* [Work required]:
Give every figure stated in square feet in the text on the Lawrence rezoning and recreation complex.

* [Source extract]:
________________________________________

Lawrence-Douglas County planning commissioners at their Monday meeting recommended approval of a request to rezone the property to a heavier commercial zoning category, which is a requirement for a new recreation complex. The rezoning issue will now go to the Lawrence City Commission in the next couple of weeks for final consideration.

Monday’s action wasn’t your ordinary rezoning request. Planners actually signed off on creating a new commercial zoning designation. The designation calls for the entire intersection of Sixth Street and the South Lawrence Trafficway to become a CC 600 commercial center. That means that a total of 600,000 square feet of commercial space can be built at the intersection. Under the current zoning, only 400,000 square feet of commercial space can be built at the intersection.

City planners recommended the new zoning category because they believed the recreation center would require an increase in commercial space at the intersection, but they did not want to go up to the next zoning category, which would have allowed the intersection to develop with as much commercial as the South Iowa Street area.

One detail I’m not clear on is whether the entire recreation center will count as commercial space or whether some of it will be counted as something else. If the entire building is counted as commercial space, then that will pretty much eat up all of the additional 200,000 square feet of space available for new commercial. The last plan I saw showed the building at about 160,000 square feet, although other concept plans had it closer to 300,000 square feet. If only a portion of the recreation center — such as the portion where food and merchandise sales take place — are counted as commercial, then that would seem to allow for significantly more businesses to locate at the intersection.

Specific plans for the proposed public-private recreation complex haven’t yet been submitted, but the city will host a public meeting on the project at 6:30 p.m. on June 6 at Free State High School.

The rezoning issue will come to the City Commission for final consideration sometime after that. I’ll let you know when the date is set. Regardless, the issue will come to the commission with a strong recommendation. The Planning Commission recommended approval on a 7-1 vote, with Commissioner Deron Belt in opposition. Commissioner Richard Hird abstained from the vote.

• Speaking of plans, the west side doesn’t have a monopoly on big projects that are in the planning stages.

Engineers hired by the city also are completing plans to remake the former Farmland Industries fertilizer plant into a new business park.

A draft plan for that project is now available. Click here to take a look at a proposed layout of the 400-plus acre site that is on the eastern edge of Lawrence.

I hope to get a briefing soon from somebody at the city on the draft plan, but here are a few details I culled from looking at the document:

— It looks like the project would create 17 new lots for businesses to locate on. The lots would range in size from 78.9 acres to 3.3 acres Three of the lots would be greater than 25 acres in size, while nine are less than 10 acres in size.

— The 78.9 acre lot — which is kind of in the center of the Farmland property — looks like it could handle a significant industrial user. In addition to being a large lot, it also has a rail spur that runs through the lot.

— The Farmland business park likely will be quite a bit more visible than the adjacent East Hills Business Park. Seven of the 17 lots have frontage property along Kansas Highway 10.

________________________________________

* [Information supplied]:
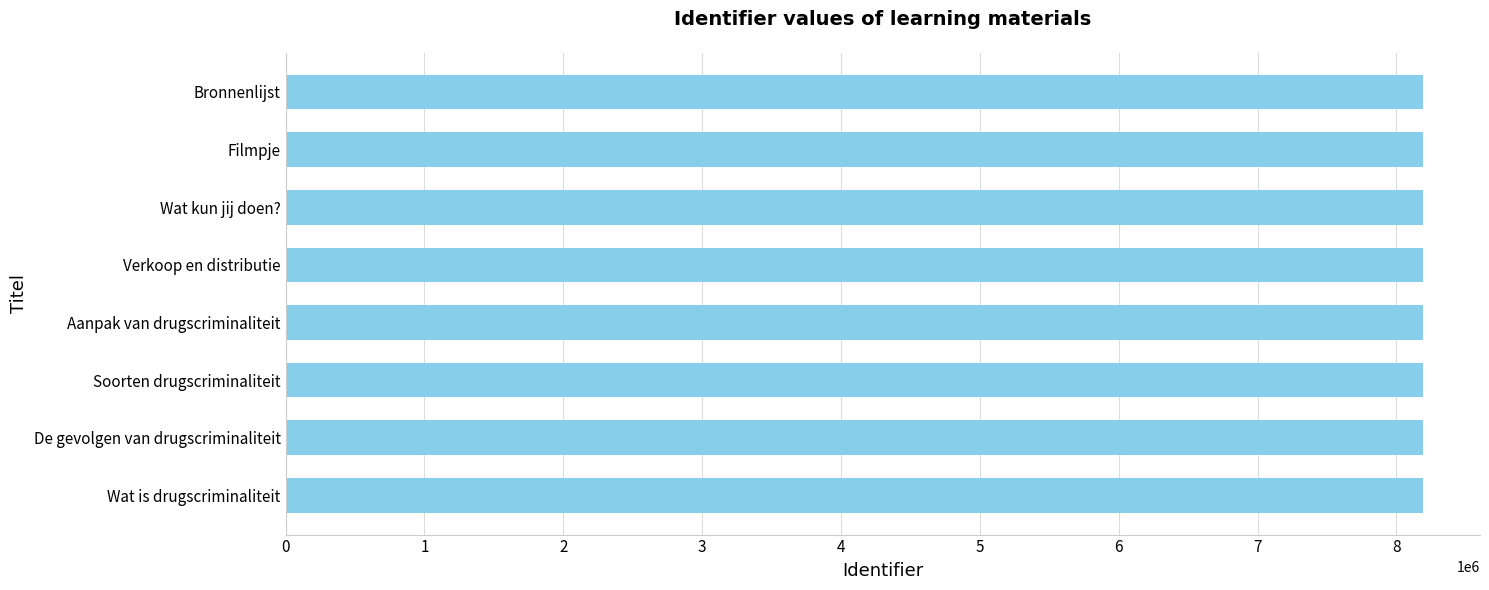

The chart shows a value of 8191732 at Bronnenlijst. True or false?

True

________________________________________

* [The completed task]:
- 600,000 square feet
- 400,000 square feet
- 200,000 square feet
- 160,000 square feet
- 300,000 square feet